3. In the contents panel, click the Resources view.
4. On the Manage tab Actions menu, click New Resource.
5. Enter a name for the resource.
The name is not case sensitive and must be unique within the domain. It cannot exceed 128 characters or begin with @. It also cannot contain spaces or the following special characters: ` ~ % ^ * + = { } \ ; : / ? . , < > | ! ( ) ] [
6. Select a resource type.
7. Click OK.
To remove a custom or file/directory resource, select a resource and click Delete Selected Resource on the Manage tab Actions menu.
Resource Naming Conventions
Using resources with PowerCenter requires coordination and communication between the domain administrator and the workflow developer. The domain administrator defines resources available to nodes. The workflow developer assigns resources required by Session, Command, and predefined Event-Wait tasks. To coordinate resource usage, you can use a naming convention for file/directory and custom resources.
Use the following naming convention:
resourcetype_description
For example, multiple nodes in a grid contain a session parameter file called sales1.txt. Create a file resource for it named sessionparamfile_sales1 on each node that contains the file. A workflow developer creates a session that uses the parameter file and assigns the sessionparamfile_sales1 file resource to the session.
When the PowerCenter Integration Service runs the workflow on the grid, the Load Balancer distributes the session assigned the sessionparamfile_sales1 resource to nodes that have the resource defined.

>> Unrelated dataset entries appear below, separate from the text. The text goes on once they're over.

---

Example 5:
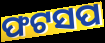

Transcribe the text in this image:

ଫଟସପ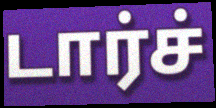
டார்ச்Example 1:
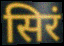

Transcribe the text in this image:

सिरं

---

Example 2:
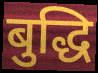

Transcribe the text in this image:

बुद्धि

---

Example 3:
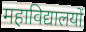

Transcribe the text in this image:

महाविद्यालयों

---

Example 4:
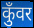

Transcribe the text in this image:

कुँवर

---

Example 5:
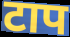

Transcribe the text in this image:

टाप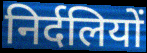
निर्दलियों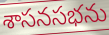
శాసనసభనుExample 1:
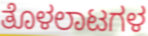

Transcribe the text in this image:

ತೊಳಲಾಟಗಳ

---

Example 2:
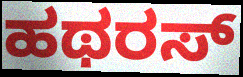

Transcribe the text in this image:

ಹಥರಸ್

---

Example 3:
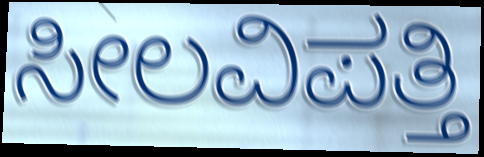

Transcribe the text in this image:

ಸೀಲವಿಪತ್ತಿ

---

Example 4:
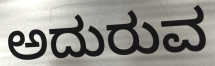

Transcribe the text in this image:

ಅದುರುವ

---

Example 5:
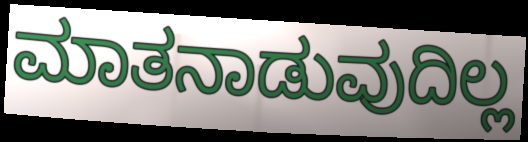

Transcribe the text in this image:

ಮಾತನಾಡುವುದಿಲ್ಲ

Editing and Deleting a Grid
You can edit or delete a grid from the domain. Edit the grid to change the description, add nodes to the grid, or remove nodes from the grid. You can delete the grid if the grid is no longer required.
Before you remove a node from the grid, disable the PowerCenter Integration Service process running on the node.

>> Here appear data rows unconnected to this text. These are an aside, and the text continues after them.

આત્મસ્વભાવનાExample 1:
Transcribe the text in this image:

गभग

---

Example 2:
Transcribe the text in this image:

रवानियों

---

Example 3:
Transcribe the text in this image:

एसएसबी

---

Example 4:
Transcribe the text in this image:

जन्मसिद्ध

Before you delete a grid, disable any PowerCenter Integration Services running on the grid.
1. In the Administrator tool, click the Manage tab > Services and Nodes view.
2. Select the grid in the Domain Navigator.

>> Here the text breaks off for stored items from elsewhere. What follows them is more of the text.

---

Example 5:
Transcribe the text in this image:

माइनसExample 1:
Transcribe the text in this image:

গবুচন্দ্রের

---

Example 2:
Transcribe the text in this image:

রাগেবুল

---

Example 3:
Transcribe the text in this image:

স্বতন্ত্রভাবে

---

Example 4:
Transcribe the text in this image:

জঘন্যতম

3. To edit the grid, click Edit in the Grid Details section.
You can change the grid description, add nodes to the grid, or remove nodes from the grid.
4. To delete the grid, select Actions > Delete.
Troubleshooting a Grid
- I changed the nodes assigned to the grid, but the Integration Service to which the grid is assigned does not show the latest Integration Service processes.
When you change the nodes in a grid, the Service Manager performs the following transactions in the domain configuration database:
- 1. Updates the grid based on the node changes. For example, if you add a node, the node appears in the grid.
- 2. Updates the Integration Services to which the grid is assigned. All nodes with the service role in the grid appear as service processes for the Integration Service.
If the Service Manager cannot update an Integration Service and the latest service processes do not appear for the Integration Service, restart the Integration Service. If that does not work, reassign the grid to the Integration Service.